▸ **Check your understanding**:
1. In the iPod recollection, which music player did the writer get after starting to travel for work?
2. Pick up the recollection about owning an iPod and carry it forward from its final sentence.

▸ **Reading passage**:
[Start of section]

I fell in love with the iPod when it was released. However, as it was Mac-only at the time and I had yet to enter the world of the Mac, I could only lust from afar. When I began traveling for work, I got a Creative Labs Nomad Jukebox 2, which looked more like a Sony Discman than an iPod. Getting music onto it was a true nightmare, usually requiring an afternoon of work to prepare for a trip. But I was able to load it up with songs to listen to on those flights from Kansas City to the west coast.

When I bought my first Mac in the summer of 2004, I tried to jump on the iPod bandwagon immediately. The first click wheel iPods had just come out, and I found a discounted third generation model – that had the cool, light up buttons – and tried to split the cost between a gift card and my credit card. Something about the transaction failed, and by the time I called to try to get it worked out, all the old models were gone. So I went to my local Apple Store and bought a click wheel model. Which was really the smarter move.

[End of section]

▸ **Data extract**:
[Start of section]

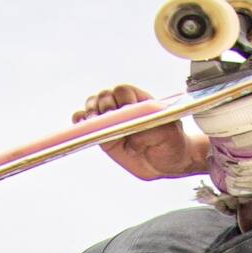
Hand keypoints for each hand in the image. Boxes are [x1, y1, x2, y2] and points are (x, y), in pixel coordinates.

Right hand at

[End of section]

▸ **Outputs for the tasks**:
1. A Creative Labs Nomad Jukebox 2.

2.
Thus began a long run of iPods. I have no idea how many I owned. I moved up to a fourth generation model after my father-in-law found one in a parking lot somewhere. It was scratched up and the battery was drained, but once I charged it up, it worked just fine. I know I had a Mini, a Nano, and a few Shuffles along the way. They were my constant companions on my drives around Indiana covering high school sports. Nothing was sadder than realizing I hadn’t synced it to iTunes before I left the house and a new album or playlist had not gotten copied over.

I kept an old iPod around until about 18 months ago. I used it to listen to podcasts as I fell asleep. When it’s battery started to fail, I finally switched to using my iPhone with Bluetooth earphones for my falling-to-sleep pods. It may still be sitting in a drawer somewhere.

My girls know what an iPod is – they all had one at some point – but I’m not sure they really understand the impact on society those little things had. Or how amazing they seemed to us when we first encountered them. It was the product the turned Apple into a business juggernaut. Most importantly, it paved the way for the iPhone, which changed the world’s concept of what a cell phone should look like and function, and had an even greater impact on both the world and Apple. All because people wanted an easy way to listen to music privately without being restricted to a single tape or CD.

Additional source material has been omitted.